Goddard Caddis

April 2013

                               Fly Pattern: Goddard Caddis 

            Tyer's Name: Bill Kindler
            Date: April 1,2013

    Fly Originator and History: The Goddard Caddis was originally called the 'G&H 
    Sedge' The idea for the pattern was developed by John Goddard and his friend, 
    Clive Hendry, in London, England as a still water pattern. The idea was to spin 
    hair such as Deer, Elk Belly, or Caribou and trim it into a caddis shape. In the 
    1960's Goddard gave Andre Puyans several G&H Sedges. Puyans then introduced 
    the fly to the Bay Area, and mistakenly named it the Goddard Caddis.

                                How the Fly is Fished
    Suggested line and leader: Floating line with tapered leader.
    Suggested retrieve: Use standard dry fly techniques.   
    Comments: Since the fly is extremely buoyant, it works will in fast or 
    slow waters.

                                Fly Material
    Hook: Size 12 Dry Fly, Tiemco 100 or equivalent (feel free to tie it using a 
    size 14 or 16 hook).
    Thread: UTC 140 denier nylon Ultra Thread, brown.
    Body: Long, fine textured, light colored mule deer hair.
    Hackle: Reddish-brown saddle hackle. Use a feather that is one or two sizes 
    smaller for the hook size being used.
    Other: Double-edged razor blade

                                Tying Steps 
    1. Wrap a thread base from 2 eye-lengths behind the eye to a point just above 
    the barb ("the bend").

    2. Prepare a bundle of deer hair. The bundle should be about the diameter of a 
    pencil. Comb-out the under fir and cut off the tips.

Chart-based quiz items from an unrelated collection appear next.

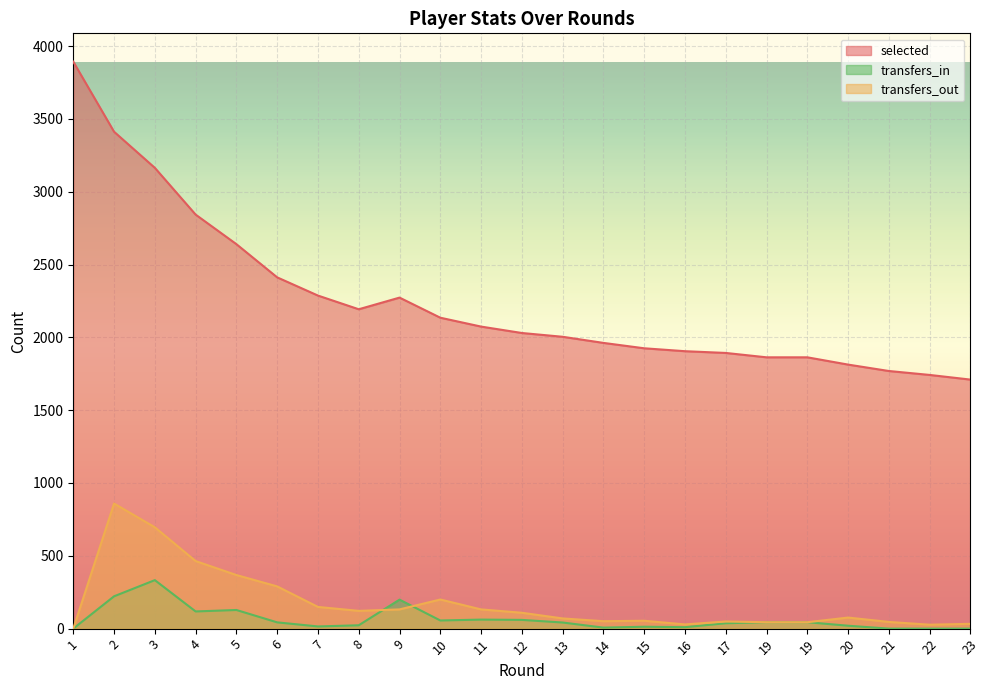

At which category does selected reach its first local valley?

8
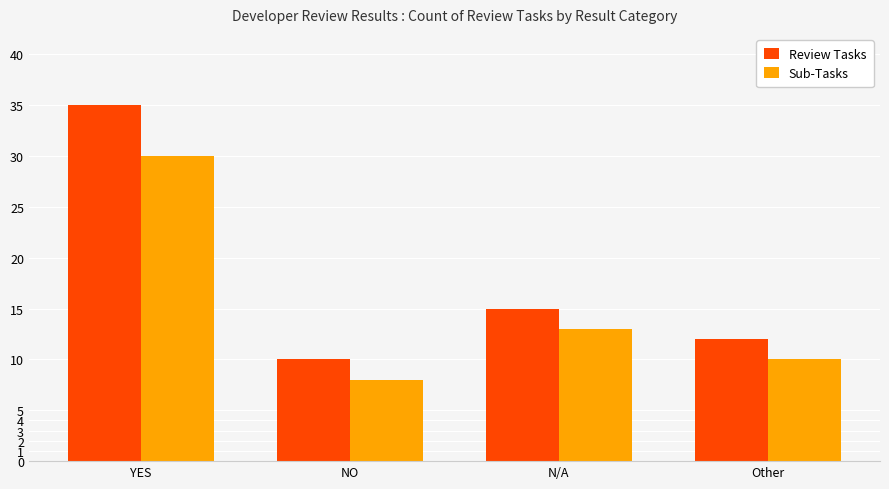

Reading left to right, list all the values displayed in this chart.

Review Tasks: 35	10	15	12
Sub-Tasks: 30	8	13	10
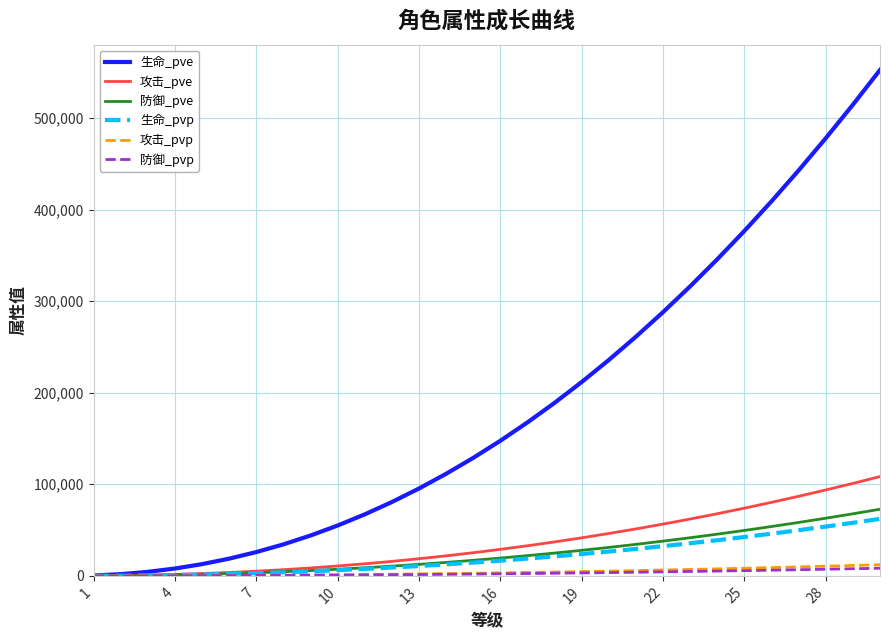

Which series has the largest range (max minus min)?

生命_pve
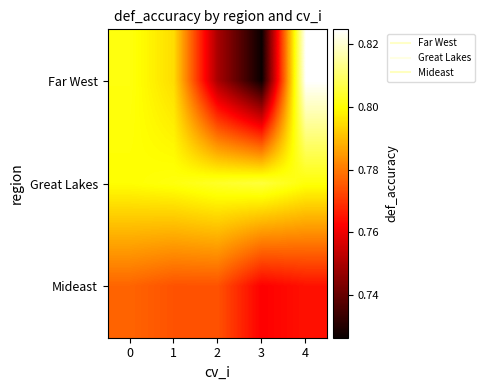

Reading left to right, list all the values displayed in this chart.

Far West: 0=0.8	1=0.8	2=0.7	3=0.7	4=0.8
Great Lakes: 0=0.8	1=0.8	2=0.8	3=0.8	4=0.8
Mideast: 0=0.8	1=0.8	2=0.8	3=0.8	4=0.8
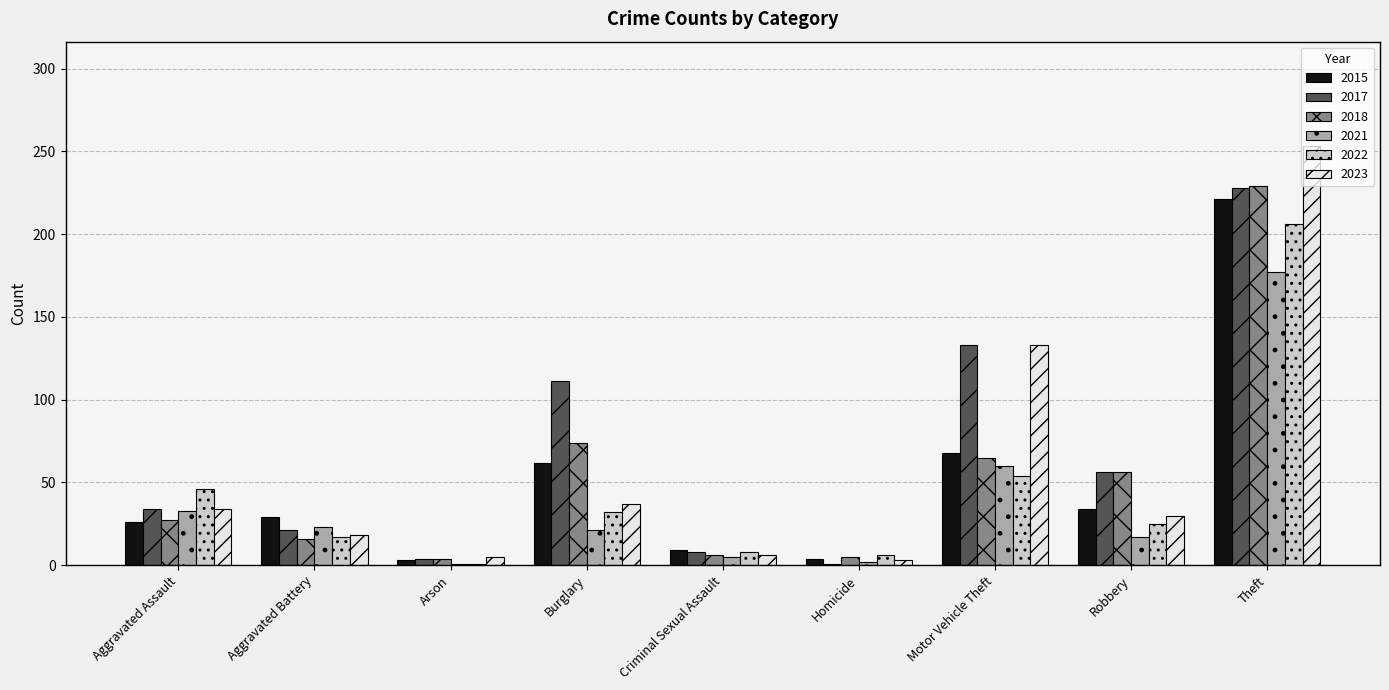

What is the difference between the highest and lowest values at Theft?

76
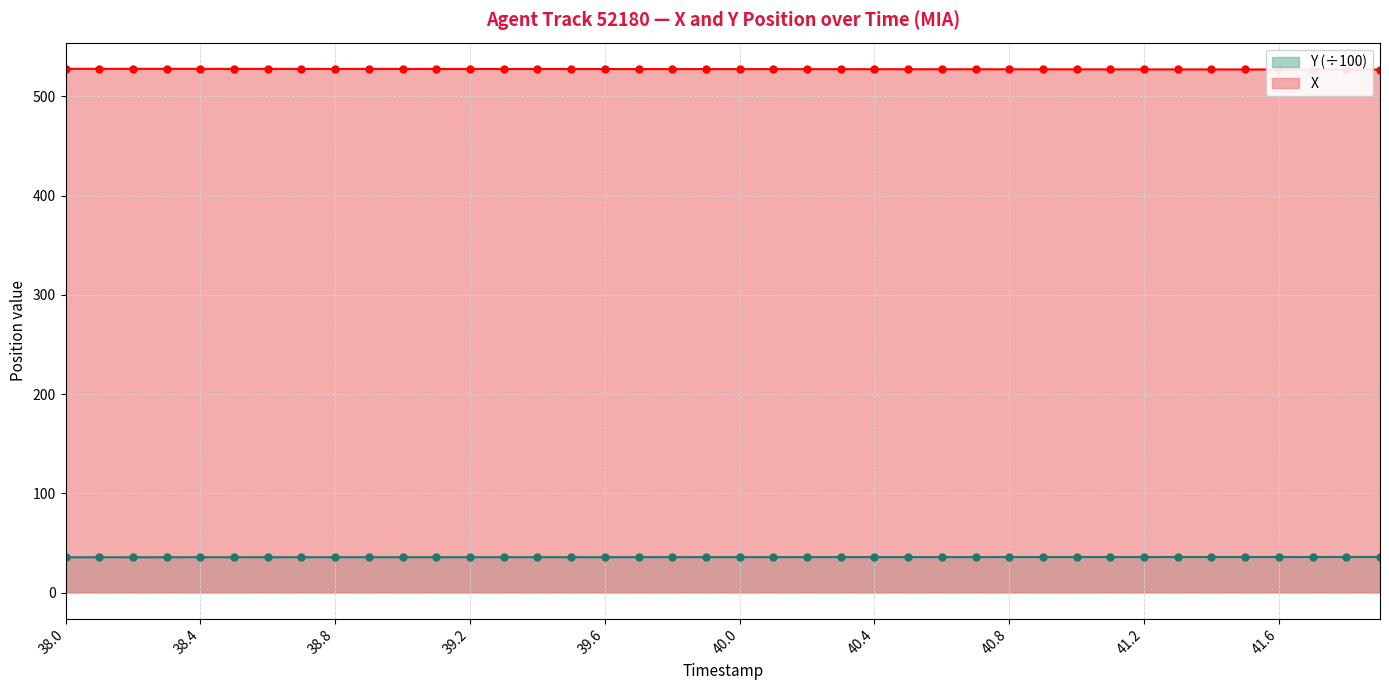

Rank the series at 40.2 from lowest to highest value.

Y, X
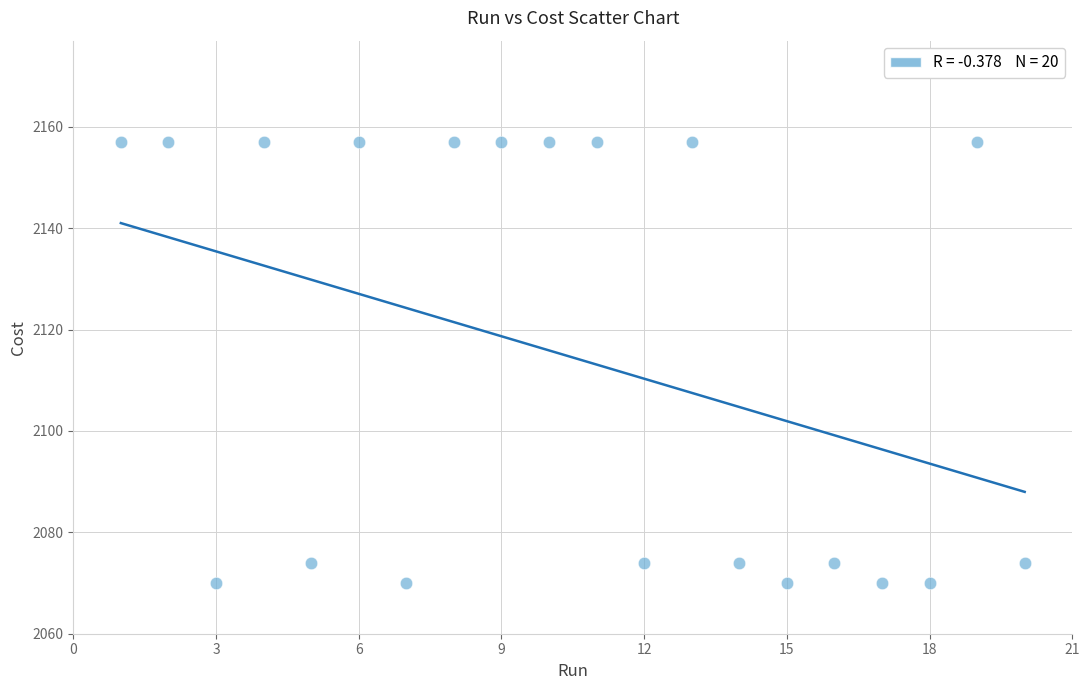

What is the range of Y values (max minus min)?

87.0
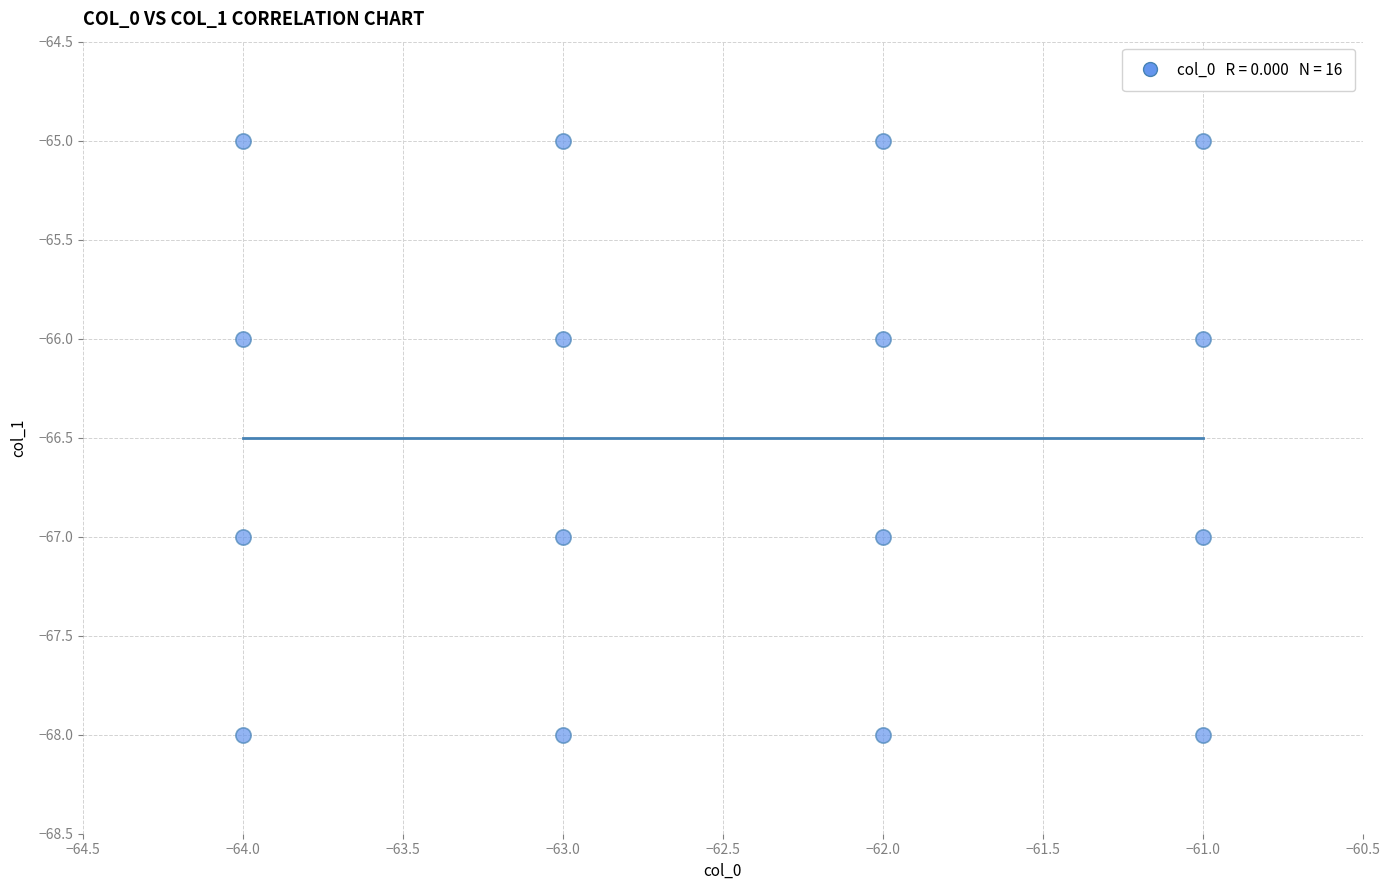

What is the range of Y values (max minus min)?

3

    3. Body. Lay the bundle at the bend, parallel to the shank. Hold the back end 
    of the bundle firmly (do not allow the bundle to spin). Give the bundle two 
    soft wraps, then draw the thread tight. The front end of the bundle will flair. 

    4. Now anchor the flared bundle by wrapping the thread forward through the flared 
    hair. Use your fingers or a hair packing tool to push the flared hairs back toward 
    the bend. Compress the first bundle and secure with a couple of half hitches. 
    Apply a small amount of head cement to the half hitches to prevent the first bundle 
    from spinning.

    5. Prepare the next bundle.

    6. Lay the bundle in front of the first bundle. This time, spin the bundle, 
    compress it against the previous bundle, secure with half hitches and apply cement.

    7. Repeat steps 5 and 6 until about 3/4 of the shank is covered with compressed 
    deer hair. Then apply some additional  half hitches and head cement.  Cut the thread.
    NOTE: It may be easier to trim the deer hair if the fly is removed from the vise.

    8. Rough Trim. Use scissors to trim the bottom of the fly . Trim the deer hair 
    so that the bottom surface is flat, and the bend and point of the hook are 
    exposed (see photo above).  

    9.  Now trim the top and sides of the fly. Trim the top and sides to give the 
    fly a wedged shape (see photo above). 

    10. Place the fly back on the vise. 

    11. Fine Trim. Use a double edged razor blade to produce a smooth, wedged-shaped 
    top and sides, and a smooth bottom.

    12. Hackle. Wrap a thread base from the front of the body to about an eye-length 
    behind the eye. 

    13. Tie in the hackle with the dull or concave side facing forward. Wrap the 
    hackle forward and aft, giving it about 3 or 4 full wraps of hackle.  With the 
    feather near the eye, tie it off and cut off the unused hackle. Apply a couple 
    of half hitches, and slightly compress the hackle.

    14. Whip finish and apply head cement.